Bursa’da inşaat temelinde M.Ö. 7. yüzyıl antik kente rastlayınca üzerine çekinmeden betonarme blok AVM’sini konduran Türkiye, herhalde tarihin medeniyet katmanlarına “çimento-çelik” ham materyaliyle katılacak.
Binlerce yıllık antik kentleri 50 yılda kuruyacak baraj finans yatağına çevirirken, sulak alanlarımızı özel mülkiyete devreden, otoyol güzergâhı geçiren, ormanlarımıza ÇED’den muaf 85 bin adet taşocağı işletme ruhsatı veren, Kaz Dağları’nı siyanür, Çal Dağı’nı sülfürik asitle yıkayan ülkemizin 22 Mart Dünya Su ve 21 Mart Orman Günü kutlu olsundu.
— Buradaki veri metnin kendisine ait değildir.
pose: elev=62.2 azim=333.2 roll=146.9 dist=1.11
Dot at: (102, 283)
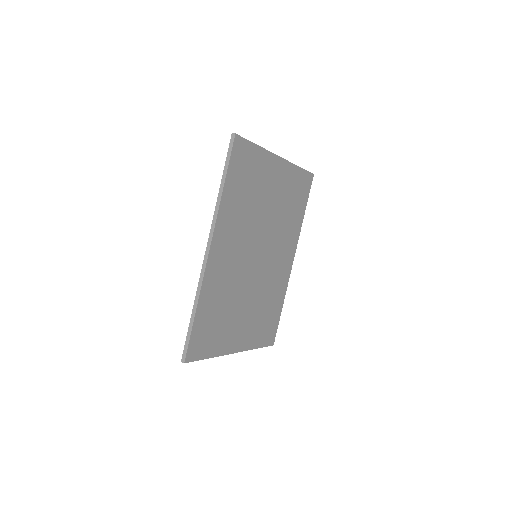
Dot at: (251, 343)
Ne de olsa peyzaj tasarım “suni halı-yeşil alan” ve “plastik” sosyal donatı alanları reklamlarıyla ormanlık alanlara milli parkları içeriden ele geçiren “fetihçi yapılaşma sektörü” yakında lüks rezidanslarına banttan kuş, böcek ses ve görüntü yayını yapmayı da akıl ederdi.
Türkiye’nin kent toprağı ve bedava “sınırlı” doğal kaynaklar üzerinden sürdürdüğü “sermaye birikimi” vites artırırken, TBMM’den gelip geçen otoriter yasalar da az gelişmiş demokrasimizle, “tüketici” kalkınmamız arasındaki ağır çelişkinin yani bonkör sermaye aktarımının tarihsel metinleri oluyordu.
Doğa üzerindeki bütün koruyucu kısıtları kaldıran Tabiatı ve Biyoçeşitliliği Koruma Yasası, ırmak, göl ve yeraltı sularının şirketlere satışını getiren Su Yasası, Kıyı Yasası, orman arazilerinde petrol arama izni ve ruhsatı veren Petrol Yasası, 2B ve siyanürlü, sülfürik asitli Madencilik Yasası, meraları bile 29 yıllığına turistik tesis ve yapılaşmaya açan KHK düzenlemeleri art arda yürürlüğe girerken…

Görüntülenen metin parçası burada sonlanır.